I keep getting "error C2668: 'sqrt' : ambiguous call to overloaded function"

I dont get any errors when I compile. I imagine the problem is that "sqrt" is overloaded, and the way your calling it, the compiler doesnt know which version of "sqrt" to call. Basically, casting "i" to some type should fix the problem. I.e., do something like "sqrt( (double) i)" so it knows to use the version of "sqrt" that takes argument of type "double" (or cast to float, doesnt matter in this case).
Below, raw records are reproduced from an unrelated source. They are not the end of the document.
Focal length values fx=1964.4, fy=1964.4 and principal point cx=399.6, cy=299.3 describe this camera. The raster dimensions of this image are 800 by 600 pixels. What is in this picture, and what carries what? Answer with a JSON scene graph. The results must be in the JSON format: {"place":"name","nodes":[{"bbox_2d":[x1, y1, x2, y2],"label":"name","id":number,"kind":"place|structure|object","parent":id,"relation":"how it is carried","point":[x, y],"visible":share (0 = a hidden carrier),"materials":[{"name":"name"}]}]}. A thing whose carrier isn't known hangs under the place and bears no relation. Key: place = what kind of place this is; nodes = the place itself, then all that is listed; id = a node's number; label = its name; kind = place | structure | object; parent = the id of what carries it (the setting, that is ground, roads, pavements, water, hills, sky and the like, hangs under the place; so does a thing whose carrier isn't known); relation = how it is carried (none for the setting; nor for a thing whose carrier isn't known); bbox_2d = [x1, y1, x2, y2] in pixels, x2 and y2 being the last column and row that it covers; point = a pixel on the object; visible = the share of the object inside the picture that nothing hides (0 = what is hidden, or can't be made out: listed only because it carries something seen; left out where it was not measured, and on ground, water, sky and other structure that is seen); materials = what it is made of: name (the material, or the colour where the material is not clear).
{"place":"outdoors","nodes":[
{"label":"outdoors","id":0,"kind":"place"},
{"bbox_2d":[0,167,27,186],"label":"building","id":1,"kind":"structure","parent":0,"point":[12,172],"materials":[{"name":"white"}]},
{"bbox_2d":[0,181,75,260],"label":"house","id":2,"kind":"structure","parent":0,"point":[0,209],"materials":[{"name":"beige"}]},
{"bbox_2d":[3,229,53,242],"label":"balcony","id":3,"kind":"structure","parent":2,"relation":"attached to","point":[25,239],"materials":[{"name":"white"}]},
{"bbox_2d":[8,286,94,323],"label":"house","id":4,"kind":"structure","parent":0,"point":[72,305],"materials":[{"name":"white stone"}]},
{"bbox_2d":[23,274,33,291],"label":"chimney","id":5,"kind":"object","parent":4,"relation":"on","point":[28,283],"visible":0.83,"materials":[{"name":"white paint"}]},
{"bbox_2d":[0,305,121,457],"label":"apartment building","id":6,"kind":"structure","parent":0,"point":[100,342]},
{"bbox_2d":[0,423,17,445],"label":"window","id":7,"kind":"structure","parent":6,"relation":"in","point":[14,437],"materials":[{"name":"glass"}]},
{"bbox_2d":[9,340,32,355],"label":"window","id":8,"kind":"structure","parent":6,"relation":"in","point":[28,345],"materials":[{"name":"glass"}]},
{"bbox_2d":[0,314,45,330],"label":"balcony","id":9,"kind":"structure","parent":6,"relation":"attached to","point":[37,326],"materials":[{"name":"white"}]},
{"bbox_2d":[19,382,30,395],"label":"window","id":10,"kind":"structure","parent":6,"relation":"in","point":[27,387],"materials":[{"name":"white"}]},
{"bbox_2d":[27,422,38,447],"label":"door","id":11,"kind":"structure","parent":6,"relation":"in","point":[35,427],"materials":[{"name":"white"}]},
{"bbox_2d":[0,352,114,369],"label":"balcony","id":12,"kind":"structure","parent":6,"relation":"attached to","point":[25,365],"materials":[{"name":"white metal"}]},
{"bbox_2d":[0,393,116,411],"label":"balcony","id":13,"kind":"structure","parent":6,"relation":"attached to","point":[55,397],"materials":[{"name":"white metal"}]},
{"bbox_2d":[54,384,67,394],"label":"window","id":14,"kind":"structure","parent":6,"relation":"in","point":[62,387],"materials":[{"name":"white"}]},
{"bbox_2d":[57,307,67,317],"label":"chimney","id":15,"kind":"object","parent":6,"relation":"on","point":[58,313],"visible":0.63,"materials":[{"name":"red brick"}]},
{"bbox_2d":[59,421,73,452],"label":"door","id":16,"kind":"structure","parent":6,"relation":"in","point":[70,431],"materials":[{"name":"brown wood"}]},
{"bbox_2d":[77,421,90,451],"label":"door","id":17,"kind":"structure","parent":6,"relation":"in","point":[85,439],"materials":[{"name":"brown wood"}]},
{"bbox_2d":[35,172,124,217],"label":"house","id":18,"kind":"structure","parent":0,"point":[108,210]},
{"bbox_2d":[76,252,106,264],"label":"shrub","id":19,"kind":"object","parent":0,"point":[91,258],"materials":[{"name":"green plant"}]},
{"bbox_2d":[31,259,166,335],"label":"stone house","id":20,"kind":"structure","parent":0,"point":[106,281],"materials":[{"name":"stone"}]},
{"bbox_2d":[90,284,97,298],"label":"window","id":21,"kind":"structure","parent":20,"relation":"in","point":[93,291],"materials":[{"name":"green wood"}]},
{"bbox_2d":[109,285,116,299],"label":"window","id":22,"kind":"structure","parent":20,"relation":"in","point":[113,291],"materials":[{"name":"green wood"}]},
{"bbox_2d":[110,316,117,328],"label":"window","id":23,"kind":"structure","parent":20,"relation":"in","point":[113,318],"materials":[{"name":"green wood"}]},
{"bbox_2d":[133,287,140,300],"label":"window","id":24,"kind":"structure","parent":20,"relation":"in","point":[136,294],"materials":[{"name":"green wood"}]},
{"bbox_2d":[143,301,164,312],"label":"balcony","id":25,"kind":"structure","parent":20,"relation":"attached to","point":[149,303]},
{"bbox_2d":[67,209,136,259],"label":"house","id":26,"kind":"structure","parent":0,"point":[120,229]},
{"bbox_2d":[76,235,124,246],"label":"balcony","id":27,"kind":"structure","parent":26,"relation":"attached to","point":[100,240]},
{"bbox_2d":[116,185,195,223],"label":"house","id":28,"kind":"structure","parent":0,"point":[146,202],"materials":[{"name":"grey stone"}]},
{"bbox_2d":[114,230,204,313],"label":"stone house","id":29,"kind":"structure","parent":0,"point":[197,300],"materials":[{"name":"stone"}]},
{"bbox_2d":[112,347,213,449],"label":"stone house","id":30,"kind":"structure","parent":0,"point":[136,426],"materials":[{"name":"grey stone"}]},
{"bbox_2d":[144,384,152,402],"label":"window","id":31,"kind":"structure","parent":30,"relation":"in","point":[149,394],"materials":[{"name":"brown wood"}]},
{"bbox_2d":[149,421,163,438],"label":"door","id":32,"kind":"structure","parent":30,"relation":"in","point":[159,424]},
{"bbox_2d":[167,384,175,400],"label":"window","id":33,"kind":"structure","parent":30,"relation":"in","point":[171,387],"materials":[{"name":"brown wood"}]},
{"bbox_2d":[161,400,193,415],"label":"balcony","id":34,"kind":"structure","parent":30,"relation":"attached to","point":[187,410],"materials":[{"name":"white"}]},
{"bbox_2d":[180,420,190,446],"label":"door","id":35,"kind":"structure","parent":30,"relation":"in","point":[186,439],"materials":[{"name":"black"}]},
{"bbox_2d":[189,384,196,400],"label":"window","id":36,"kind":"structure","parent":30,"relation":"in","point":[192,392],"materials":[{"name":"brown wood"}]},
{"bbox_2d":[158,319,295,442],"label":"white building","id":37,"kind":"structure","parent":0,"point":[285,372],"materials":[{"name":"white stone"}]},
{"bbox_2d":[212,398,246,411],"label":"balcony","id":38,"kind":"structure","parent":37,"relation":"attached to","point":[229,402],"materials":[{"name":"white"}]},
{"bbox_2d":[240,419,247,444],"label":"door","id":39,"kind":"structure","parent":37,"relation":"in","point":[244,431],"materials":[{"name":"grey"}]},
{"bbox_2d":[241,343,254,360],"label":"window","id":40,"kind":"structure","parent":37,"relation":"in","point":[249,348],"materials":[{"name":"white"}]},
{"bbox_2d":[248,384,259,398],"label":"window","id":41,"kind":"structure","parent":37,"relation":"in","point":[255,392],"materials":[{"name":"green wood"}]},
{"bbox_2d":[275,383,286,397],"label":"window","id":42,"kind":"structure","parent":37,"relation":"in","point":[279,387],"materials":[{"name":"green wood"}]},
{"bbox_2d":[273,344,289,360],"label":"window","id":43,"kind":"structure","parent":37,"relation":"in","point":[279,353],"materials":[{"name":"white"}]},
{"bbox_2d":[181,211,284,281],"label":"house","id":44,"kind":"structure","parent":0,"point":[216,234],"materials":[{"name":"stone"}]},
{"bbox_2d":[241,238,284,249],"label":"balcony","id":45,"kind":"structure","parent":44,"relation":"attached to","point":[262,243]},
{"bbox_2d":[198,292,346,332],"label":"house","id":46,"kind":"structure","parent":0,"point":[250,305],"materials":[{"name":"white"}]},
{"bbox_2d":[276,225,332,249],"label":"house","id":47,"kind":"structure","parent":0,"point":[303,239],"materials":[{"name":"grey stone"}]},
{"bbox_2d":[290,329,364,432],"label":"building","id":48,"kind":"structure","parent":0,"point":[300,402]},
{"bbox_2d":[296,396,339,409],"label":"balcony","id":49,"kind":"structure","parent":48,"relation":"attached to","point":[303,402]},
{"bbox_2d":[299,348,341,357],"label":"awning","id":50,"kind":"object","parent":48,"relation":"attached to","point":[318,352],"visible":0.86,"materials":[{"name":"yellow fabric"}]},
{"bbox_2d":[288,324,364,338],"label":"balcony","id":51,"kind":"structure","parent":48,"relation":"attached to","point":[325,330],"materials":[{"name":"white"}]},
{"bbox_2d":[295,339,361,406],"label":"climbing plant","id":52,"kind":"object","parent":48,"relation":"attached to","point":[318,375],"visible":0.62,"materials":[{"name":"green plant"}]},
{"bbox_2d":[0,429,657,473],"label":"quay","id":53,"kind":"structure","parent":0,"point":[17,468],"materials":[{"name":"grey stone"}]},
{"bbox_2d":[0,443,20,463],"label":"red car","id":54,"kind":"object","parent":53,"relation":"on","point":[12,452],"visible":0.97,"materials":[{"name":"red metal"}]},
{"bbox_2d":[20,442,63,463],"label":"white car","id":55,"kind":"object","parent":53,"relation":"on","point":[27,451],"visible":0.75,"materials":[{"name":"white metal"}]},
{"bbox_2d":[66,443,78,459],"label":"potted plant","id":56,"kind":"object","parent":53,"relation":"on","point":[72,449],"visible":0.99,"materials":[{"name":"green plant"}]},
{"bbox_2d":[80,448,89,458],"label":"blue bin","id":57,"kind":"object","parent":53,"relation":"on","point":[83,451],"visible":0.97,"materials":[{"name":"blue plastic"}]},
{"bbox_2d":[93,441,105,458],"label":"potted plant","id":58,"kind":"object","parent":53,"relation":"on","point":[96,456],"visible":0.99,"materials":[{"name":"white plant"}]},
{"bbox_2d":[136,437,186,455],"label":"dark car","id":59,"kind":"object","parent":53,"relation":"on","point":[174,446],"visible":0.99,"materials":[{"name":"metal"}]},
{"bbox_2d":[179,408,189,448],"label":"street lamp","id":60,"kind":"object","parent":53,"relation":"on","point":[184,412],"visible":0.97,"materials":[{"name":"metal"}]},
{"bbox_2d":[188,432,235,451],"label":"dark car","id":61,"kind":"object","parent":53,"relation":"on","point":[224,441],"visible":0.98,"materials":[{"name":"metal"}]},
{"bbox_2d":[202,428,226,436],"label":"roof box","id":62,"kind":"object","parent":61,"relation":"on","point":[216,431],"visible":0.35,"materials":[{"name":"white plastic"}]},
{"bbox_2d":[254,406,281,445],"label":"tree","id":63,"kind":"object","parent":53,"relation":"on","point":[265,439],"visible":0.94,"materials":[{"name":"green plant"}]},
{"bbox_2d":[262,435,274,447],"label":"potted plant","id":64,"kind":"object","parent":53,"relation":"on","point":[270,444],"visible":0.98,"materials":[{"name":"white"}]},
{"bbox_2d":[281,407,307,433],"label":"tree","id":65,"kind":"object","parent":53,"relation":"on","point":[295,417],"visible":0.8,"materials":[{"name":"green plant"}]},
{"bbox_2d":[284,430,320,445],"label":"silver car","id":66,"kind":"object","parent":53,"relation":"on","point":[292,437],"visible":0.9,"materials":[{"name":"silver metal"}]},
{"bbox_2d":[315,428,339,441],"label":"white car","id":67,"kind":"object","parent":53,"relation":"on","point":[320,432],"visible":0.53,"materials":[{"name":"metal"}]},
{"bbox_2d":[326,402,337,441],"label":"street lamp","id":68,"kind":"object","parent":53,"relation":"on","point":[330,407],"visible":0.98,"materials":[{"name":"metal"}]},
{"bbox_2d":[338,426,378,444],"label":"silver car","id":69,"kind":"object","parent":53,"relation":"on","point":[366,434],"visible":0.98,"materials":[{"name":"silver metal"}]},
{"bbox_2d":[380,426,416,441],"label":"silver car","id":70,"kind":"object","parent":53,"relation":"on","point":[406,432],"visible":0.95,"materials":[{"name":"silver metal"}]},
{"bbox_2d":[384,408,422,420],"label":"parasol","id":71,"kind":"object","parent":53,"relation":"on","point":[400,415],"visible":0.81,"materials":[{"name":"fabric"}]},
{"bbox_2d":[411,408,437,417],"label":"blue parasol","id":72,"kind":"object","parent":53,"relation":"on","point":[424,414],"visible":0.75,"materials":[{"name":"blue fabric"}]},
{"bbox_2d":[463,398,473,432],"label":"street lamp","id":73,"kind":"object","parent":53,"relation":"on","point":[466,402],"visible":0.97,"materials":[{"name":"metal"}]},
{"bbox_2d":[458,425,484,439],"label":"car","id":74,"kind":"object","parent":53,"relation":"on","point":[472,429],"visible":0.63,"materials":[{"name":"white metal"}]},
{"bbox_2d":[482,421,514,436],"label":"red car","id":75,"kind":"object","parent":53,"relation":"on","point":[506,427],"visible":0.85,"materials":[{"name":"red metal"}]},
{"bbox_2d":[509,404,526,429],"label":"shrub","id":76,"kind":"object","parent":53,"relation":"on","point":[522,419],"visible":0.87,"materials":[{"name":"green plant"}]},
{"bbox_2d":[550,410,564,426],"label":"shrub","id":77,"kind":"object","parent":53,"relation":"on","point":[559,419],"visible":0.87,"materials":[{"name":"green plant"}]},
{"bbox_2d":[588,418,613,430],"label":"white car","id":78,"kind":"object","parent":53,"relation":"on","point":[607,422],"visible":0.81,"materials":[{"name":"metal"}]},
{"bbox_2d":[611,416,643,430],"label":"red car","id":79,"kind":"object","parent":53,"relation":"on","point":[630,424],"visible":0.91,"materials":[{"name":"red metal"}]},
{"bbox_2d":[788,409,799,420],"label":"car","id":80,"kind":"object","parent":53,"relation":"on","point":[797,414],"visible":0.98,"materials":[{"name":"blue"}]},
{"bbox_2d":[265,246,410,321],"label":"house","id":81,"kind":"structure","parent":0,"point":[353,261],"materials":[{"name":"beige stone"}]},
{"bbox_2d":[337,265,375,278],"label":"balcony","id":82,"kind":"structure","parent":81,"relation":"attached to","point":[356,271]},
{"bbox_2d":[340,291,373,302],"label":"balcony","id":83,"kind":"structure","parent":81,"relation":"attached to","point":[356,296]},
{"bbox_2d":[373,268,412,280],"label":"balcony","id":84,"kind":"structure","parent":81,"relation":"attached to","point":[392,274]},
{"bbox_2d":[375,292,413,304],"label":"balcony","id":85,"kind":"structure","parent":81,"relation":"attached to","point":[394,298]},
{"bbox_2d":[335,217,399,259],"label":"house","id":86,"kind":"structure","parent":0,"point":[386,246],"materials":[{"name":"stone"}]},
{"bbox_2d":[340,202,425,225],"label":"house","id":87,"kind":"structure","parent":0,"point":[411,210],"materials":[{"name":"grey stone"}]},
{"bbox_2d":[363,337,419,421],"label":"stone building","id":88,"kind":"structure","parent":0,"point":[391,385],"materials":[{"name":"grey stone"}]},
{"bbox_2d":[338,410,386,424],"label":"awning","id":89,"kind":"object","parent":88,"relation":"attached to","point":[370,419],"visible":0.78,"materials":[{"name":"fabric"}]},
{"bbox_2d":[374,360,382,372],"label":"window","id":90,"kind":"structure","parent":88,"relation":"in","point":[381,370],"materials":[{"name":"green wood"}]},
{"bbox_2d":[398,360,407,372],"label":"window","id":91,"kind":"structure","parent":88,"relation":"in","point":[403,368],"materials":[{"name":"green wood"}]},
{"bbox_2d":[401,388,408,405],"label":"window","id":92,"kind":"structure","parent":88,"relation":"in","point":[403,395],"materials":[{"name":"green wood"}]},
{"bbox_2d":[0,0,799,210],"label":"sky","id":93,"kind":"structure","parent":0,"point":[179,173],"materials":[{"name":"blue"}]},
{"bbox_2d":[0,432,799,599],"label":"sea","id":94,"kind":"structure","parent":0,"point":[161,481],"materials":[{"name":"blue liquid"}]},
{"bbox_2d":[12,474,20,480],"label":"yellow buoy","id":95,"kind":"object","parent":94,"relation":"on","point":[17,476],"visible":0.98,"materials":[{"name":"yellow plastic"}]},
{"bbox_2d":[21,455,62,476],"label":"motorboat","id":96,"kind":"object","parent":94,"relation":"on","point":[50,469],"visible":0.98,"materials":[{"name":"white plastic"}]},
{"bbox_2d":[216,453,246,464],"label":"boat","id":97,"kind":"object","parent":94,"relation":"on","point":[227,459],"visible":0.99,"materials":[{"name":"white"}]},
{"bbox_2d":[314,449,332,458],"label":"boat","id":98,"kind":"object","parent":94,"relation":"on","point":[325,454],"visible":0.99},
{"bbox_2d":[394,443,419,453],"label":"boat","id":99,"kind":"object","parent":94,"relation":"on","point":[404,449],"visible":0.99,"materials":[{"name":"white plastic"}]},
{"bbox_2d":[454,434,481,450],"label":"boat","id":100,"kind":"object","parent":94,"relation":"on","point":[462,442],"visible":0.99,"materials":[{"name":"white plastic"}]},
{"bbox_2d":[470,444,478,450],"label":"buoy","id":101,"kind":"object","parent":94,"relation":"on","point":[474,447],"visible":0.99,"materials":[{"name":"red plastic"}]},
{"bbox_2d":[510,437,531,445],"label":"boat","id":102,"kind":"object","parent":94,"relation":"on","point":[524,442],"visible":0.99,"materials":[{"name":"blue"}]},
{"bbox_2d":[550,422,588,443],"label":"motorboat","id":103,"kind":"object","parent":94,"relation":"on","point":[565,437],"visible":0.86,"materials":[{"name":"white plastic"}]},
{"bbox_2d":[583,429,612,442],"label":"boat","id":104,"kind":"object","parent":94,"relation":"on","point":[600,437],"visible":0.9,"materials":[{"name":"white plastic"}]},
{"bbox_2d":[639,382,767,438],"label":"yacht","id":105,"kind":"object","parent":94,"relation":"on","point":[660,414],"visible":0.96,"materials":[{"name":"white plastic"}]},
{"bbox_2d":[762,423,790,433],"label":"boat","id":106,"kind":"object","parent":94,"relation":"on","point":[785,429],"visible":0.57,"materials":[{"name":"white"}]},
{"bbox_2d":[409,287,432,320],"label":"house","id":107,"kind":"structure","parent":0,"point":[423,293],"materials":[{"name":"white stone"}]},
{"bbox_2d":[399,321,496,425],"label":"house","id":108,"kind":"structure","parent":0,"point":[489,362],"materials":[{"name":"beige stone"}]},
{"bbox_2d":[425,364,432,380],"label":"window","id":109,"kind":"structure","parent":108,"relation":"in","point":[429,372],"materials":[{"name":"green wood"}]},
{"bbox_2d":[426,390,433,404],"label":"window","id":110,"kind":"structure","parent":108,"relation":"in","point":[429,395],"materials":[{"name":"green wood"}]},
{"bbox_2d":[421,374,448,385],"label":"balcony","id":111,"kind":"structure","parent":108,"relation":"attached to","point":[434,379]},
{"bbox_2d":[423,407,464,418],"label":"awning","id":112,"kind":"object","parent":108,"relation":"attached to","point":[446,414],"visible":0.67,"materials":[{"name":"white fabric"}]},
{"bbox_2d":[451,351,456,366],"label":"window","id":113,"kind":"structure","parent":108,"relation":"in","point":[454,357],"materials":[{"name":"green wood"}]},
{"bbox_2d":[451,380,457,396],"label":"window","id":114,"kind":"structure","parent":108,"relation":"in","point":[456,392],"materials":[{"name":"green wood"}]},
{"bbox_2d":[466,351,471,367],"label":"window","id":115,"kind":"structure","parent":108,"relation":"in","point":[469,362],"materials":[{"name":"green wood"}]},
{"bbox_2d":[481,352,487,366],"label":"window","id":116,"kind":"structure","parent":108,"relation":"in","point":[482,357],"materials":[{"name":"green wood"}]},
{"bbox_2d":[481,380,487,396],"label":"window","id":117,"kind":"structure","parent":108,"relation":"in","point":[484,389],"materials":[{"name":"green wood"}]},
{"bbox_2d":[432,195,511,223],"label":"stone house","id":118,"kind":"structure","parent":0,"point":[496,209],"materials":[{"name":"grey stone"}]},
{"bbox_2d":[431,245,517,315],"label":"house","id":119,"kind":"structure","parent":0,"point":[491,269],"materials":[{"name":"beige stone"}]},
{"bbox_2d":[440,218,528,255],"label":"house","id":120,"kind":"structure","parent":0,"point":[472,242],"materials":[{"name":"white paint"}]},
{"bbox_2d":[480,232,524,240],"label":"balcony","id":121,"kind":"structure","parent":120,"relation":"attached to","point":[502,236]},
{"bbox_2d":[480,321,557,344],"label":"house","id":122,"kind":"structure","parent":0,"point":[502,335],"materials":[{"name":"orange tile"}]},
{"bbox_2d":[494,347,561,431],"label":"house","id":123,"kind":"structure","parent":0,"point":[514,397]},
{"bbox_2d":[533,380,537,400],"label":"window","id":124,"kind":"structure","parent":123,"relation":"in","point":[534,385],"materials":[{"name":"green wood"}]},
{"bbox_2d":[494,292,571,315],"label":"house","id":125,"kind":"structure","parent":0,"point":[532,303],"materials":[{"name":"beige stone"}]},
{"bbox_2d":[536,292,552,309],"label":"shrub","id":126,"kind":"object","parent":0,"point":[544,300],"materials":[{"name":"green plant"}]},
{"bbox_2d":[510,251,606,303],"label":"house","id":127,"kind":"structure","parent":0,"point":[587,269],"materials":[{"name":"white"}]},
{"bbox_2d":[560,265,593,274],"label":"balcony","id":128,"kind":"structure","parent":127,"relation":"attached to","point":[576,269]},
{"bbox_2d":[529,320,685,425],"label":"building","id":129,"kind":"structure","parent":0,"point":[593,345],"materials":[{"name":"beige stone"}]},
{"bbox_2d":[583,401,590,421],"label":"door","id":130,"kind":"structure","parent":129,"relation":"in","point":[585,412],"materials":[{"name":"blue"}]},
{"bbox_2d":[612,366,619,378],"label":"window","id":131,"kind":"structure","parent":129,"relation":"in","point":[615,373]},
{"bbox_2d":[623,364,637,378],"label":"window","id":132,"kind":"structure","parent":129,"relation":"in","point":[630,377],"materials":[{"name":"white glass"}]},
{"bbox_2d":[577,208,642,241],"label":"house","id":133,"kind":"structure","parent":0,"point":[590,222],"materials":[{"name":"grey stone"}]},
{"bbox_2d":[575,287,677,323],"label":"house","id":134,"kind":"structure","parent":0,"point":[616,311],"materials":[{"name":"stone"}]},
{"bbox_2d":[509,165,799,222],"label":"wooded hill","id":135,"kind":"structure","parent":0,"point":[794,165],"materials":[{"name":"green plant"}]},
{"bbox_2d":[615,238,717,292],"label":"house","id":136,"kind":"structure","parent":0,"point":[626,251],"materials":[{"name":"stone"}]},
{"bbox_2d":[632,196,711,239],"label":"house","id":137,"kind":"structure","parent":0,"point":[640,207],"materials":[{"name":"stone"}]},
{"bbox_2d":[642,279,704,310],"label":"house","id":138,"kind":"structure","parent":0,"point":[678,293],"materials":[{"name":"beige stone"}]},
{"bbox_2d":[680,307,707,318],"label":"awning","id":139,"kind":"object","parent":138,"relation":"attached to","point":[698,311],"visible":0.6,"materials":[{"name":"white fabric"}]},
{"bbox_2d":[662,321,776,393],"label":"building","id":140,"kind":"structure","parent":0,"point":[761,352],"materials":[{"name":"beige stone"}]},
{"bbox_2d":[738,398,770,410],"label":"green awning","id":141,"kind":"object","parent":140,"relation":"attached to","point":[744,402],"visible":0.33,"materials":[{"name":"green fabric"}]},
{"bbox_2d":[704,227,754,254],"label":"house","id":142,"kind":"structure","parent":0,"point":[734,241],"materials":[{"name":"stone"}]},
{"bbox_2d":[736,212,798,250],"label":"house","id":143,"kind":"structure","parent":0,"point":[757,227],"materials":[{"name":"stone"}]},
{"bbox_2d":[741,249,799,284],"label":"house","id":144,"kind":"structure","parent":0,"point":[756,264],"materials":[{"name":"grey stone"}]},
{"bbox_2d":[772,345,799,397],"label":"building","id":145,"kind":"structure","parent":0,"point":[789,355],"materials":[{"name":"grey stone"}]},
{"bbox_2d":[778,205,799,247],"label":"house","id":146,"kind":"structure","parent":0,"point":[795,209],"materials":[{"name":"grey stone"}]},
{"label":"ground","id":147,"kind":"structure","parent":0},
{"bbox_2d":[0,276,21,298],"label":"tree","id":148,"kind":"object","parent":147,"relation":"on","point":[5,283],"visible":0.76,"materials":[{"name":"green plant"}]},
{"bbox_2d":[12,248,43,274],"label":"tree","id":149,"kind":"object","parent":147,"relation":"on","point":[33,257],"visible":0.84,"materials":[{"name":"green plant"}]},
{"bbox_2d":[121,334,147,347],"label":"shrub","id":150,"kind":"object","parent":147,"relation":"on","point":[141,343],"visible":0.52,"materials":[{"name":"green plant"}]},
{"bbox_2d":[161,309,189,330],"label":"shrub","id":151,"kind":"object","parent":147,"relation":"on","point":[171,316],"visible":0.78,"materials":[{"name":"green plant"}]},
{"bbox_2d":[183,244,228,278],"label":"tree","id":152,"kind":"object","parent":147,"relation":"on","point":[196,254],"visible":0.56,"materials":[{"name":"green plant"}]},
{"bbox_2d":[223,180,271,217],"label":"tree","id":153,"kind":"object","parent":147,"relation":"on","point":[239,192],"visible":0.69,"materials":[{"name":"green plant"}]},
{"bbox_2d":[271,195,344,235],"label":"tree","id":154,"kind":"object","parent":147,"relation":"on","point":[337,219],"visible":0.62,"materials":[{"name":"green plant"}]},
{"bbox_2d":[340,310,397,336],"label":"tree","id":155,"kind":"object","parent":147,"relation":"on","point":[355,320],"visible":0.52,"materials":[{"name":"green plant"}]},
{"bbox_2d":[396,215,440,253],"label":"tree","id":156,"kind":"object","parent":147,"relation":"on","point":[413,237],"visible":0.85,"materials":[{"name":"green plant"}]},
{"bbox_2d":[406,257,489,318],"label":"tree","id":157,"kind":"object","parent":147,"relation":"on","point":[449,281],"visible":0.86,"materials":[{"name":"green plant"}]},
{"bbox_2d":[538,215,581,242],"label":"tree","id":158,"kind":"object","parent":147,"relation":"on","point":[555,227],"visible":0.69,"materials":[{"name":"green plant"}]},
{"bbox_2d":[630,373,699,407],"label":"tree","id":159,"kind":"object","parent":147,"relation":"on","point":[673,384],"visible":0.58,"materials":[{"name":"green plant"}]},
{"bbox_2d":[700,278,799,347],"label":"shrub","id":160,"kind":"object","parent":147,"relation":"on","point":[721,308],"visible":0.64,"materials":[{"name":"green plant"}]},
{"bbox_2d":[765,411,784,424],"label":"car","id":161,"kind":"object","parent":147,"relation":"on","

Next (keeping in mind the error mentioned above) your for loop does this:
Code:

for(i=1;i<=n;i++) //cycle through 1 to n
printf ("The numbers are: %d",i);

But you probably wanted everything inside the for loop, like
Code:

for(i=1;i<=n;i++) //cycle through 1 to n
{
printf ("The numbers are: %d",i);
i = (sqrt (i));
printf ("\nsqrt = %lf\n",i);
}

Next (again keeping in mind the error mentioned above) you dont want to do
Code:

i = (sqrt (i));
printf ("\nsqrt = %lf\n",i);

. Because your *changing* "i", which is only supposed to change at the end of each iteration, by 1, which is handled by the "i++" part in the for loop--dont change that. You want to create a different variable, so do something like:
Code:

for(i=1;i<=n;i++) //cycle through 1 to n
{
float result = sqrt (i); // cast i to the appropriate type if you get errors
printf ("\nsqrt(%d) = %f\n", i, result); // (1)
}

And finally, instead of always printing this (the line with (1)), you want to check if the result is even. See my first reply for the "fmod" function. Basically, a number is even if its division by 2 is 0, which is the same thing as its modulo 2 being 0 (i.e. fmod of result by 2 being 0).